The International Archives of the Photogrammetry, Remote Sensing and Spatial Information Sciences (May 2022)
UNSUPERVISED HARMONIOUS IMAGE COMPOSITION FOR DISASTER VICTIM DETECTION
Abstract
Deep detection networks trained with a large amount of annotated data achieve high accuracy in detecting various objects, such as pedestrians, cars, lanes, etc. These models have been deployed and used in many scenarios. A disaster victim detector is very useful when searching for victims who are partially buried by debris caused by earthquake or building collapse. However, considering that larger quantities of real images with buried victims are difficult to obtain for training, a deep detector model cannot give full play to its advantages. In this paper we generate realistic images for training a victim detector. We first randomly cut out human body parts from an open source human data set and paste them into the ruins background images. Then, we propose an unsupervised generative adversarial network (GAN) to harmonize the body parts to fit the style (illumination, texture and color characteristics) of the background. These generated images are finally used to fine-tune a detection network YOLOv5. We evaluate both the AP (average precision) for IoU (Intersection over Union) 0.5 and for IoU ∈ [0.5:0.05:0.95], which are denoted as AP@0:5 and AP@[.5 : .95], respectively.

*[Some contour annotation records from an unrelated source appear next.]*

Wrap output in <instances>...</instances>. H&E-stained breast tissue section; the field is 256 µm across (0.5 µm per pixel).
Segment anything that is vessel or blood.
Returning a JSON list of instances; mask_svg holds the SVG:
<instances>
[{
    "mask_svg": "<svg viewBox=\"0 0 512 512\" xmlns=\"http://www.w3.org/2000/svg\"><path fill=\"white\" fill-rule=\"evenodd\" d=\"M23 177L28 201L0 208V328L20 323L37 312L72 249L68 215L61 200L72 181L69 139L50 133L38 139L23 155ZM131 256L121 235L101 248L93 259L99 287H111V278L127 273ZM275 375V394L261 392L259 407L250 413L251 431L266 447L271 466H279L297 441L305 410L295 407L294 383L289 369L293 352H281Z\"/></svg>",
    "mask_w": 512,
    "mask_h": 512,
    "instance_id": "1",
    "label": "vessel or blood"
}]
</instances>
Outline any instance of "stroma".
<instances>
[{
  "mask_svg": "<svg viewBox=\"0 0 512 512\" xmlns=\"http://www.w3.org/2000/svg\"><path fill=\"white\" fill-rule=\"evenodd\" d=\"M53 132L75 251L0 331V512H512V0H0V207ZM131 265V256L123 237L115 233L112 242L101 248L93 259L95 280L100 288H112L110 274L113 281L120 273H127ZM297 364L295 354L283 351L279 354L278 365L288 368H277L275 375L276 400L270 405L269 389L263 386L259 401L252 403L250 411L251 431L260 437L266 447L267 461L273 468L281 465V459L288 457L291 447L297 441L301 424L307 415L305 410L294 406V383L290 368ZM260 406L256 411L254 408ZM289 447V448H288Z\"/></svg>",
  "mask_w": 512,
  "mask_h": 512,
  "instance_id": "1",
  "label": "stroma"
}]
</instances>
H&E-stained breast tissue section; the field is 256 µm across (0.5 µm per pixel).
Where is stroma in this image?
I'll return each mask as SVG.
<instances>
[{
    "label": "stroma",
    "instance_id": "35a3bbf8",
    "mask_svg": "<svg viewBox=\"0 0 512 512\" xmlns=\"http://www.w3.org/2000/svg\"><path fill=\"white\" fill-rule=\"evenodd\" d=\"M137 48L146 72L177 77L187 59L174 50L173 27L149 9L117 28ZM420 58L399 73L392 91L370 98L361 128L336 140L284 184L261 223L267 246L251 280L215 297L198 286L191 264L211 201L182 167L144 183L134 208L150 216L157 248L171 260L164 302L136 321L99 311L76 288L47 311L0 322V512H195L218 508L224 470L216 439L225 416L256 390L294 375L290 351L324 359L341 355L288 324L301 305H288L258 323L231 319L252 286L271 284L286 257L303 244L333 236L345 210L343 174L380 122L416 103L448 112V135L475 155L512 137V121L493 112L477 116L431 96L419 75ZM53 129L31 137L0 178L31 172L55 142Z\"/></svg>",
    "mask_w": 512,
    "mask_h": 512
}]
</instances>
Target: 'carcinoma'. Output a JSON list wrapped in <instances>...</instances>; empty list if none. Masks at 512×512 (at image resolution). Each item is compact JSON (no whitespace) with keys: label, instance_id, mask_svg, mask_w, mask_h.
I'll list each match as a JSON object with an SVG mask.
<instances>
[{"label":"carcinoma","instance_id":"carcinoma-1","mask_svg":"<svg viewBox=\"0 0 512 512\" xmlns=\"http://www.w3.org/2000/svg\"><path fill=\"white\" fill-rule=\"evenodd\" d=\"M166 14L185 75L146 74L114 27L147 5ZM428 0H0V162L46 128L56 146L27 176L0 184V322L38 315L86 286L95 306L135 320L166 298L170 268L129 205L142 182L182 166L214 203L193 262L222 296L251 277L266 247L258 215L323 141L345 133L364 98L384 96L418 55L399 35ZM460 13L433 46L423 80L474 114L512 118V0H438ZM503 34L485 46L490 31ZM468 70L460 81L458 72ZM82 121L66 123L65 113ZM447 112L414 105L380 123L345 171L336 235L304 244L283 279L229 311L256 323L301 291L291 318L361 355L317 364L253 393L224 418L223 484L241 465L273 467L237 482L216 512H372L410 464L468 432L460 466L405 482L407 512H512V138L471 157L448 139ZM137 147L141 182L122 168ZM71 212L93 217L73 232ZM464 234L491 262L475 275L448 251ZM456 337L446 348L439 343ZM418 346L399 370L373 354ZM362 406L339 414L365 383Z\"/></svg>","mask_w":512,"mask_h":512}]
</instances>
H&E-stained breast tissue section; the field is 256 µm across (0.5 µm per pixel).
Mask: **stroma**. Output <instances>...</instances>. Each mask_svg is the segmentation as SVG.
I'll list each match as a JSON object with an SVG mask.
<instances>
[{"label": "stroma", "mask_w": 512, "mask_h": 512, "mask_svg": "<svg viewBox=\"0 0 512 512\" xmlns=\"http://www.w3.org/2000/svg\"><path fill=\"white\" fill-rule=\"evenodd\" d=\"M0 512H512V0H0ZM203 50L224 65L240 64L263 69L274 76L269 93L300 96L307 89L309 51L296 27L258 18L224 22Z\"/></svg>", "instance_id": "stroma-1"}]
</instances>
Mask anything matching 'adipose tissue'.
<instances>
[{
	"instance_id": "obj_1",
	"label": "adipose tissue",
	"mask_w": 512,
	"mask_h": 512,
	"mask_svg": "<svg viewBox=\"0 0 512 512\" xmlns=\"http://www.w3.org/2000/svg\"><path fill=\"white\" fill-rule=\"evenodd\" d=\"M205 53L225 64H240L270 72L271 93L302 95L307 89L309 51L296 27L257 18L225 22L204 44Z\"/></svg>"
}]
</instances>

The best experimental results show that the YOLOv5l pre-trained on the COCO data set performs poorly on detecting victims, and the AP@[.5 : .95] is only 19.5%. The model that uses our composite images as fine-tuning data can effectively detect victims, and increases the AP@[.5 : .95] to 33.6%. The AP@0:5 increases from 32.4% to 53.4%. Our unsupervised harmonization method further improves the results by 2.1% and 6.1%, respectively.